▸ 本文:
⟨

不動産業界についていえば、「日本よりはるかに職業倫理が厳しいのがアメリカだ」と基調講演をした竹井英久氏(セゾンリアルティ会長)は言う。例えばその実務基準には「依頼者の自由意志の尊重」というのがあって、購入の決断を急がせる言動は禁止されている。また、リフォーム業者など周辺業者からの金銭(リベートなど)の授受も厳禁である。いずれも日本では多かれ少なかれ行われているのではないか。
そもそも、米国では州のライセンス取得により不動産売買業務に携われるが(その中でNARの倫理憲章・基準に誓約した者がREALTORを名乗ることができる)、日本では宅建士資格保有者でない無資格者でも仲介業務が可能だ。つまり、コンプラの最低限とも言える法令の整備という面でも日本とアメリカの違いは歴然としている。
竹井氏は言う。
「日本は宅建業法にあることだけを守るとの傾向が強いが、アメリカでは職業倫理を基礎にした業界による自主規制が主体になる」
アメリカと日本とのもう一つ大きな違いは、アメリカのリアルター(不動産エージェント)は個人事業主だが、日本の宅建士は企業に属する有資格者となる。だからアメリカのエージェントは基本的に個人の信用力で仕事をしているが、日本の宅建士は所属する会社の信用力で仕事をしている。竹井氏は基調講演の最後にこう語った。
「私がなぜこのようにアメリカの事情を語っているかといえば、これからは日本も会社の信用ではなく、宅建士個人の信用でやっていくべきと思うからだ」と。
バランス力
東急リバブル顧問で橋本不動産コンプライアンス研究所代表の橋本明浩氏はこう語る。
「あとでトラブルになりそうな取引を『やめといたほうがいい』と言うのは簡単だ。しかし、企業としてそれは大きな利益を上げられたかもしれない機会を損失していることにもなる」

⟩

ページごとの抽出テキスト
⟨

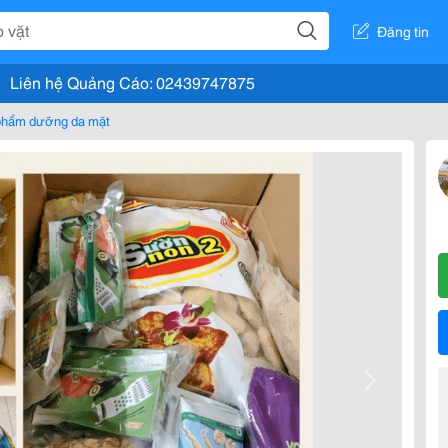
Đăng tin
Liên hệ Quảng Cáo: 02439747875
phẩm dưỡng da mặt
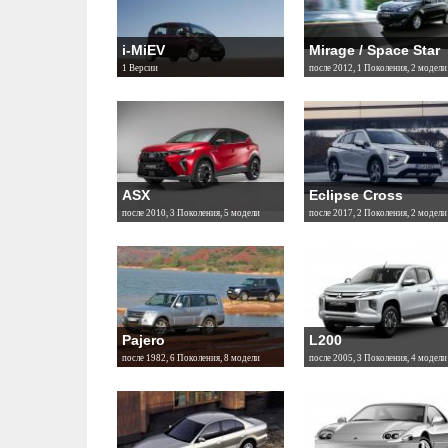
i-MiEV
Mirage / Space Star
1 Версии
после 2012, 1 Поколения, 2 модели
ASX
Eclipse Cross
после 2010, 3 Поколения, 5 модели
после 2017, 2 Поколения, 2 модели
Pajero
L200
после 1982, 6 Поколения, 8 модели
после 2005, 3 Поколения, 4 модели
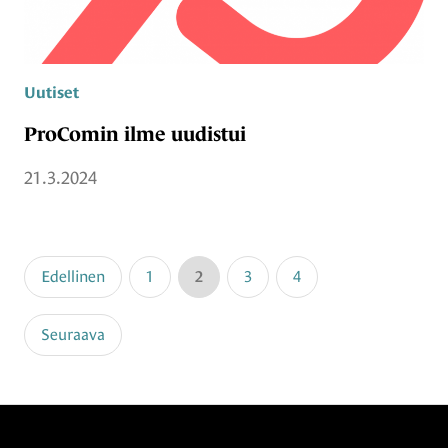
Uutiset
ProComin ilme uudistui
21.3.2024
Edellinen
1
2
3
4
Seuraava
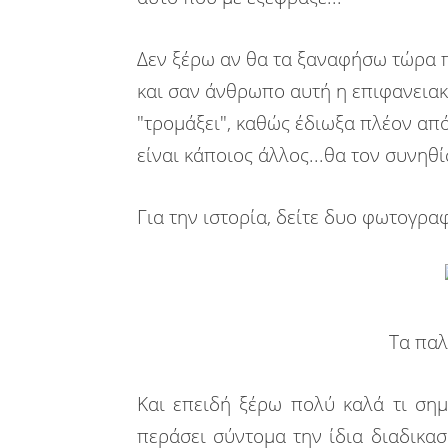
Δεν ξέρω αν θα τα ξαναφήσω τώρα πι
και σαν άνθρωπο αυτή η επιφανειακή
"τρομάξει", καθώς έδιωξα πλέον από
είναι κάποιος άλλος...θα τον συνηθί
Για την ιστορία, δείτε δυο φωτογραφί
Τα
Και επειδή ξέρω πολύ καλά τι ση
περάσει σύντομα την ίδια διαδικα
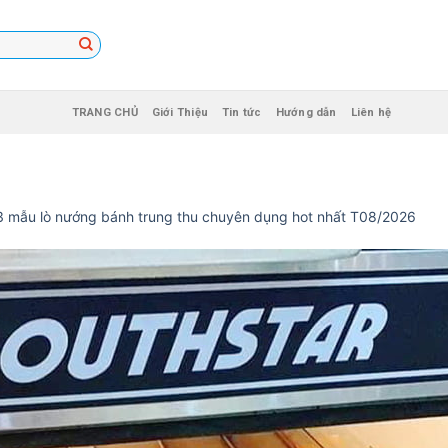
TRANG CHỦ
Giới Thiệu
Tin tức
Hướng dẫn
Liên hệ
3 mẫu lò nướng bánh trung thu chuyên dụng hot nhất T08/2026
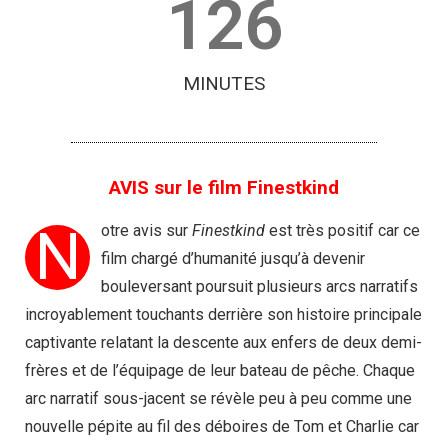
126
MINUTES
AVIS sur le film Finestkind
N
otre avis sur
Finestkind
est très positif car ce
film chargé d’humanité jusqu’à devenir
bouleversant poursuit plusieurs arcs narratifs
incroyablement touchants derrière son histoire principale
captivante relatant la descente aux enfers de deux demi-
frères et de l’équipage de leur bateau de pêche. Chaque
arc narratif sous-jacent se révèle peu à peu comme une
nouvelle pépite au fil des déboires de Tom et Charlie car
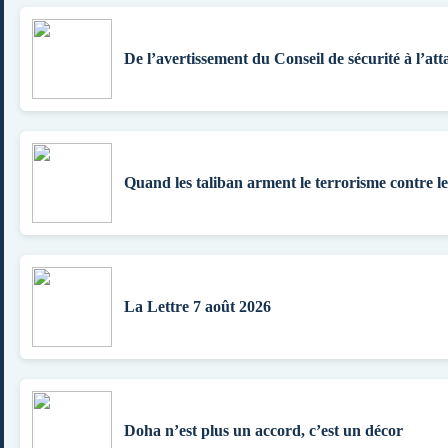
De l’avertissement du Conseil de sécurité à l’att
Quand les taliban arment le terrorisme contre l
La Lettre 7 août 2026
Doha n’est plus un accord, c’est un décor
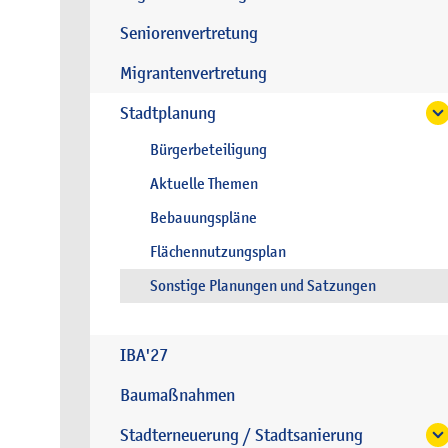
Seniorenvertretung
Migrantenvertretung
Stadtplanung
Bürgerbeteiligung
Aktuelle Themen
Bebauungspläne
Flächennutzungsplan
Sonstige Planungen und Satzungen
IBA'27
Baumaßnahmen
Stadterneuerung / Stadtsanierung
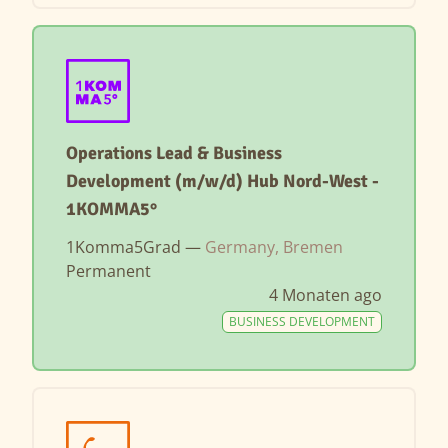
Operations Lead & Business
Development (m/w/d) Hub Nord-West -
1KOMMA5°
1Komma5Grad —
Germany, Bremen
Permanent
4 Monaten ago
BUSINESS DEVELOPMENT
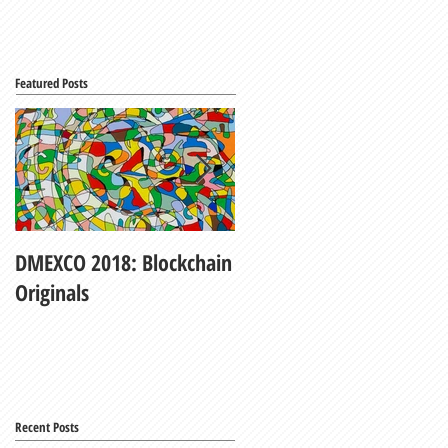
Featured Posts
DMEXCO 2018: Blockchain
My Fair Lady
Originals
Recent Posts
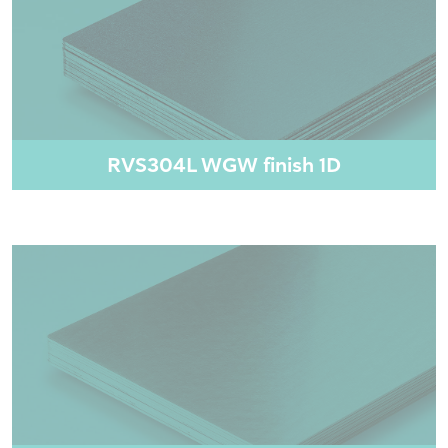
RVS304L WGW finish 1D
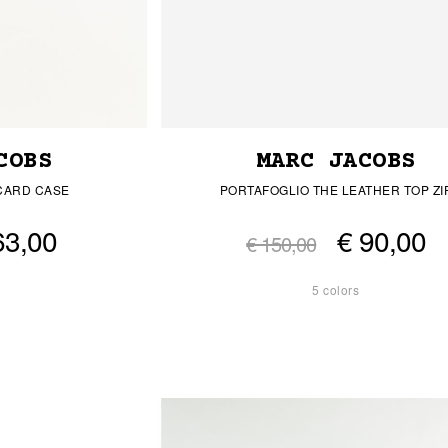
COBS
MARC JACOBS
CARD CASE
PORTAFOGLIO THE LEATHER TOP ZI
63,00
€ 90,00
€ 150,00
5 colors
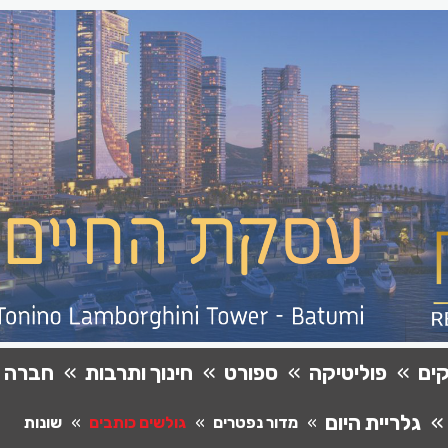
ים
פוליטיקה
ספורט
חינוך ותרבות
חברה
גלריית היום
מדור נפטרים
גולשים כותבים
שונות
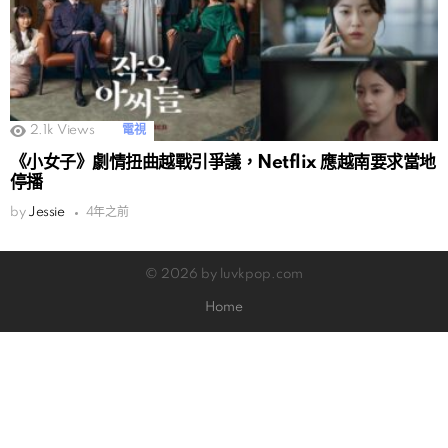
2.1k
Views
電視
《小女子》劇情扭曲越戰引爭議，Netflix 應越南要求當地
停播
by
Jessie
4年之前
© 2026 by luvkpop.com
Home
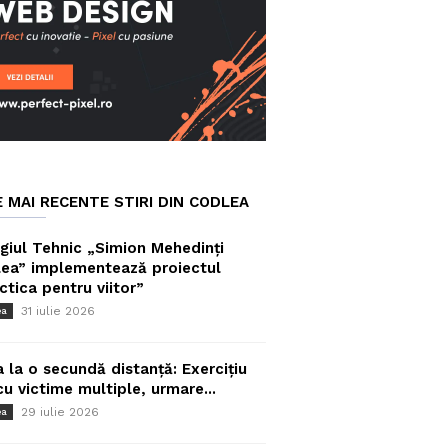
E MAI RECENTE STIRI DIN CODLEA
giul Tehnic „Simion Mehedinți
ea” implementează proiectul
ctica pentru viitor”
31 iulie 2026
ea
a la o secundă distanță: Exercițiu
cu victime multiple, urmare...
29 iulie 2026
ea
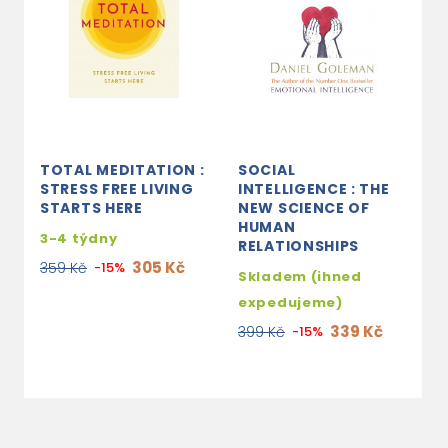
TOTAL MEDITATION :
SOCIAL
T
STRESS FREE LIVING
INTELLIGENCE : THE
s
STARTS HERE
NEW SCIENCE OF
HUMAN
e
3-4 týdny
RELATIONSHIPS
3
305 Kč
359 Kč
-15%
Skladem (ihned
expedujeme)
339 Kč
399 Kč
-15%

⟩

▸ 課題 A:
不動産業の職業倫理についての文章のうち、「そもそも、米国では州のライセ」で始まり「東急リバブル顧問で橋本不動産コンプライアンス研究所代表の橋本明浩氏はこう語る。」に至るまでの部分を書き写しなさい。
▸ 課題 B:
不動産業の職業倫理についての文章をもとに、次の問いに答えなさい。
(i) 竹井英久氏はどの会社の会長か。
(ii) アメリカでREALTORを名乗ることができるのはどのような者か。
(iii) 橋本明浩氏が代表を務める研究所の名称は何か。
▸ 課題 C:
不動産業の職業倫理についての文章を、示されている最後の文に続けて書き進めなさい。

▸ 解答 A:
そもそも、米国では州のライセンス取得により不動産売買業務に携われるが(その中でNARの倫理憲章・基準に誓約した者がREALTORを名乗ることができる)、日本では宅建士資格保有者でない無資格者でも仲介業務が可能だ。つまり、コンプラの最低限とも言える法令の整備という面でも日本とアメリカの違いは歴然としている。
竹井氏は言う。
「日本は宅建業法にあることだけを守るとの傾向が強いが、アメリカでは職業倫理を基礎にした業界による自主規制が主体になる」
アメリカと日本とのもう一つ大きな違いは、アメリカのリアルター(不動産エージェント)は個人事業主だが、日本の宅建士は企業に属する有資格者となる。だからアメリカのエージェントは基本的に個人の信用力で仕事をしているが、日本の宅建士は所属する会社の信用力で仕事をしている。竹井氏は基調講演の最後にこう語った。
「私がなぜこのようにアメリカの事情を語っているかといえば、これからは日本も会社の信用ではなく、宅建士個人の信用でやっていくべきと思うからだ」と。
バランス力
東急リバブル顧問で橋本不動産コンプライアンス研究所代表の橋本明浩氏はこう語る。

▸ 解答 B:
(i) セゾンリアルティ
(ii) 州のライセンスを取得して不動産売買業務に携わる者のうち、NARの倫理憲章・基準に誓約した者
(iii) 橋本不動産コンプライアンス研究所

▸ 解答 C:
だから、不祥事防止には利益確保という「動機」、一般の物販業に比べれば極端に少ない「成約の機会」、その2つに対抗する「正当性」という3つの要素を均等に保つバランス力が重要だと指摘する。
3番目の講師として登場したNextBRANDING社長の佐藤雄樹氏は相続コンサルティングのプロフェッショナルだが、利益重視の不動産業の延長というイメージを払拭するため、あえて宅建業の免許は取得していない。 講演内容は個別事例の細部にまで渡ったが、相続コンサルはまさに個別事情のオンパレード。一つとして同じ答えが当てはまるものはない。
その中でリスクを測り、正確な知識で〝最適解〟を見つけることは至難の技とも言える。だから佐藤氏は「結局、最後は仕事とは何かに行きつく」と語る。
佐藤氏は「困っている誰かのために、問題解決のサービスを提供することが仕事」だとして、問題解決に最善を尽くすことこそコンプライアンスだと定義する。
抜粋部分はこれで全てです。